There is material below. Print exactly the lines starting at the line with "рощу застройщику" and ending at the line with "Oui, c'est une", ends included, and no others.
-- DATA FOR REVIEW follows --
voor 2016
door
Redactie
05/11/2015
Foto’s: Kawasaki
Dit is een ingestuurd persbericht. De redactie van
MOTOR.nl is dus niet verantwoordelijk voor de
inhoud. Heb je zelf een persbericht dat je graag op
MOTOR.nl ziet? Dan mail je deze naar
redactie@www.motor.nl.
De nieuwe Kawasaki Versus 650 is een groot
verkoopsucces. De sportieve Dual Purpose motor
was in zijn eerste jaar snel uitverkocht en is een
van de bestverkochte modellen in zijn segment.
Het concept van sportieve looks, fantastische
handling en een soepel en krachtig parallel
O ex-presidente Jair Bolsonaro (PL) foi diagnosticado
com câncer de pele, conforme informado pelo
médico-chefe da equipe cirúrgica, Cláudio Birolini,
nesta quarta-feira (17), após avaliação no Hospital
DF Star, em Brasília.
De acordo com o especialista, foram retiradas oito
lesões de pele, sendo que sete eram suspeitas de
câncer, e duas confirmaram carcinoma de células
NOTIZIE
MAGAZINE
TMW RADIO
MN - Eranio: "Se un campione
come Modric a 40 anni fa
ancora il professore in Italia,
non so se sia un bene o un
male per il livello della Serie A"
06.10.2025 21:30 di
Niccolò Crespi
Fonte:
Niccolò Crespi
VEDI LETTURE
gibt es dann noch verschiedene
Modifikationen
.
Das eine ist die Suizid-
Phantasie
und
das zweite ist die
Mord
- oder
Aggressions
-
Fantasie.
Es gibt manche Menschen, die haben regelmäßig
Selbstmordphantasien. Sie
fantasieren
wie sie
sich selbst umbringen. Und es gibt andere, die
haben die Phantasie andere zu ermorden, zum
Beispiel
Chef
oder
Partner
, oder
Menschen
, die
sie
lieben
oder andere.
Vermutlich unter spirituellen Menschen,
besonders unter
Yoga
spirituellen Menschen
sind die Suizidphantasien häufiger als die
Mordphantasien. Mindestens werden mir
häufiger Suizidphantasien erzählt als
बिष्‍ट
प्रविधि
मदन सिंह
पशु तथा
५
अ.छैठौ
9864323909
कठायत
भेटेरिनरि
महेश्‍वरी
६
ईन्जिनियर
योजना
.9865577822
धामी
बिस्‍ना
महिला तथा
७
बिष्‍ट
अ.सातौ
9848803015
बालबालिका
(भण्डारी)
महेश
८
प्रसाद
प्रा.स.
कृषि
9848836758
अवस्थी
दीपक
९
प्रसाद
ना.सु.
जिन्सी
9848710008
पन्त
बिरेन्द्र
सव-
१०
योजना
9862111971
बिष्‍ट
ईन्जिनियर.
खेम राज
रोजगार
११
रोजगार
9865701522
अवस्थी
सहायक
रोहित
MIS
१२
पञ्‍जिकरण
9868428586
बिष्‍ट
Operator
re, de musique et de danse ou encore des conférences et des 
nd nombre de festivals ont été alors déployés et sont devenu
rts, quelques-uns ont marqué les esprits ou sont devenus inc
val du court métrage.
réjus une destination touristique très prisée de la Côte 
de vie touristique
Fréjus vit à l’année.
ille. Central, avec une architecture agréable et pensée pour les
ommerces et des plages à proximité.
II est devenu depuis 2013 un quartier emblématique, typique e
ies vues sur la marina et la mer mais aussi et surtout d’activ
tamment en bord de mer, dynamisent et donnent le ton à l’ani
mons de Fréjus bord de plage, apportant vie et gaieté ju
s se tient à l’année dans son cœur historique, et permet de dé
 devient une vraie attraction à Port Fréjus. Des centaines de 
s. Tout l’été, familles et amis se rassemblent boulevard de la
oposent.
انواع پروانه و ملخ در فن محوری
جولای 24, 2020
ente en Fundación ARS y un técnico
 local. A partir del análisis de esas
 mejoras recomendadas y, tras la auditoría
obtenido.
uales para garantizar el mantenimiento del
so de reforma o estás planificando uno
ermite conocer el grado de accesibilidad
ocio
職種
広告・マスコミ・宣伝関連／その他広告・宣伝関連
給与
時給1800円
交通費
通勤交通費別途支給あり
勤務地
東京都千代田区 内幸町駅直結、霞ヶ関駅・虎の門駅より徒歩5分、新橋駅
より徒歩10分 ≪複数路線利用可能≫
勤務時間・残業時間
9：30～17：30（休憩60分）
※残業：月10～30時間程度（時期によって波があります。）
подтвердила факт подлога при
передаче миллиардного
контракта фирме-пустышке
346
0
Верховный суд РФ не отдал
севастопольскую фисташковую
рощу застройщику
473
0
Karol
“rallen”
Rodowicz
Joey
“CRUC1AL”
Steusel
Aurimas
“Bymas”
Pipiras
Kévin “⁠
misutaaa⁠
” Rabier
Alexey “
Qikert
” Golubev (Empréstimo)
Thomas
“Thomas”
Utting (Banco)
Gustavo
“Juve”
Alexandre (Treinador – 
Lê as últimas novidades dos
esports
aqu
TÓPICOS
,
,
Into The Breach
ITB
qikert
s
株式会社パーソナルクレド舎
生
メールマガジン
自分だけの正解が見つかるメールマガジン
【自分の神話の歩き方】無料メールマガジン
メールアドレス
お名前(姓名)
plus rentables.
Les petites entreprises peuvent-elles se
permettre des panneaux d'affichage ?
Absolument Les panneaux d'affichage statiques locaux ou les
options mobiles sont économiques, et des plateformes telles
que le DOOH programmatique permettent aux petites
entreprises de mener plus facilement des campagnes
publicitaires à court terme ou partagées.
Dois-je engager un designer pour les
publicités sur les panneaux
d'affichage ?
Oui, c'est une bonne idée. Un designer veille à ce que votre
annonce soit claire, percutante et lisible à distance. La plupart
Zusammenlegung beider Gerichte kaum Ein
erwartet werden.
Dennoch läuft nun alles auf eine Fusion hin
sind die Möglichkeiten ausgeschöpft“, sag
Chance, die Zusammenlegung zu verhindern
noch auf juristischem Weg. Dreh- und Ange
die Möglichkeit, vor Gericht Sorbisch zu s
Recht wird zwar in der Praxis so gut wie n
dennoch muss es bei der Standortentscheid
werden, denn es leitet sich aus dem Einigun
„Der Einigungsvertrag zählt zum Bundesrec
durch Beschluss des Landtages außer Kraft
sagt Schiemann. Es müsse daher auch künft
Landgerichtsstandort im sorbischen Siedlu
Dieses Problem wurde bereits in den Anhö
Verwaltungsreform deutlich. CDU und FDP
-- DATA FOR REVIEW concluded --
**RESULT FOR THIS EXERCISE**
рощу застройщику
473
0
Karol
“rallen”
Rodowicz
Joey
“CRUC1AL”
Steusel
Aurimas
“Bymas”
Pipiras
Kévin “⁠
misutaaa⁠
” Rabier
Alexey “
Qikert
” Golubev (Empréstimo)
Thomas
“Thomas”
Utting (Banco)
Gustavo
“Juve”
Alexandre (Treinador – 
Lê as últimas novidades dos
esports
aqu
TÓPICOS
,
,
Into The Breach
ITB
qikert
s
株式会社パーソナルクレド舎
生
メールマガジン
自分だけの正解が見つかるメールマガジン
【自分の神話の歩き方】無料メールマガジン
メールアドレス
お名前(姓名)
plus rentables.
Les petites entreprises peuvent-elles se
permettre des panneaux d'affichage ?
Absolument Les panneaux d'affichage statiques locaux ou les
options mobiles sont économiques, et des plateformes telles
que le DOOH programmatique permettent aux petites
entreprises de mener plus facilement des campagnes
publicitaires à court terme ou partagées.
Dois-je engager un designer pour les
publicités sur les panneaux
d'affichage ?
Oui, c'est une bonne idée. Un designer veille à ce que votre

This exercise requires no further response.